--- RECORD EXCERPTS ---

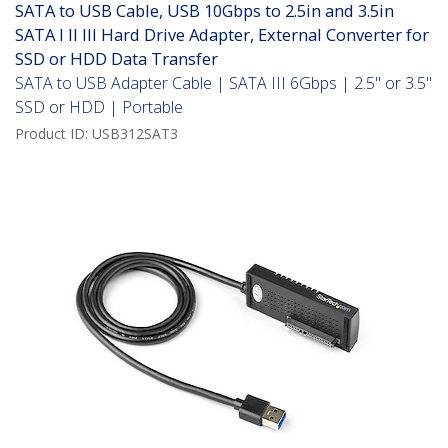
SATA to USB Cable, USB 10Gbps to 2.5in and 3.5in
SATA I II III Hard Drive Adapter, External Converter for
SSD or HDD Data Transfer
SATA to USB Adapter Cable | SATA III 6Gbps | 2.5" or 3.5"
SSD or HDD | Portable
Product ID:
USB312SAT3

---

### DIRECTIONS
In the entries, replace "Adapter" with "Connector" and leave everything else the same. Give only the text and leave out the pictures.

### TASK RESPONSE
SATA to USB Cable, USB 10Gbps to 2.5in and 3.5in
SATA I II III Hard Drive Connector, External Converter for
SSD or HDD Data Transfer
SATA to USB Connector Cable | SATA III 6Gbps | 2.5" or 3.5"
SSD or HDD | Portable
Product ID:
USB312SAT3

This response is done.